A huge crowd in a street fair.
A crowd during the How Weird fair in 2013.

Just 200 years ago San Francisco was as vacant and obscure a spit of land as almost any in the world. And when locals can’t get a seat on the 38 Geary during rush hour, they probably wish it was still. But our overwhelming urban density could always be denser.

A blogger for the storage site Sparefoot got curious about what the city might look like if it was as densely populated as a few cities abroad (and one on the East Coast) where close quarters squeeze even closer than ours.

Using a population estimate of 864,816 (based on the census estimate from July of 2016) and granting the city 47 square miles of space, Sparefoot crunches out a density ratio of 18,440 San Franciscans per square mile.

Note that locals have disputed exactly how many square miles San Francisco is for decades.

Back in 1999 the San Francisco Chronicle attempted a definitive figure, coming up with 47.355 square miles, including Alcatraz, Yerba Buena Island, and Angel Island (but not the Farallon Islands.)

So that comes out to 18,262 people per square mile.
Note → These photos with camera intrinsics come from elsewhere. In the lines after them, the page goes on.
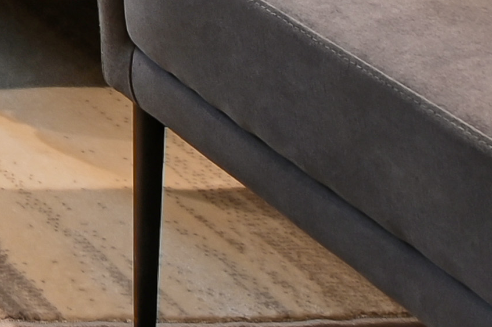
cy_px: -728
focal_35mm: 100
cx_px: -936
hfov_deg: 11.8
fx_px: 1365
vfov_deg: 9.6
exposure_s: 1/1.6
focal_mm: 14
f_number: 9
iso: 200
But the city’s dimensions have always been in the eye of the beholder, give or take.

In any case, here’s what San Francisco would look like with a 2016 population but New York City’s calculated density of 28,256 people per mile:

(Again, New York City is evidently two square miles shorter than most people seem to think—302.6 miles—so the number here is bit off, but close enough.)

And here’s how much smaller SF would have to get to equal Mumbai’s roughly 53,000 people/mile:

Note that Mumbai’s population is another source of regular dispute.

Here’s the city packed into enough space to equal Paris’s 55,000/square mile:

And Manila’s panic-inducing 107,497/mile:

On the other hand, check out the Sparefoot maps comparing SF to the likes of Jacksonville, Florida and Anchorage, Alaska to get some perspective on how much roomier some folks have it.

That New York map should give the city particular pause. After all, the city is growing, generally by about 11,000 people per year.

At that rate we’ll reach New York density in 2060 or so, with a population of over 1.33 million. Of course, growth will not remain constant for decades on end; but a San Francisco as dense as New York in a few decades is nevertheless entirely plausible.

On the other hand, we wouldn’t start looking like Manila until 2400 or so. Since that would mean a population of over 5 million, chances are it’s never going to come up.

In the meantime, enjoy the wide open spaces.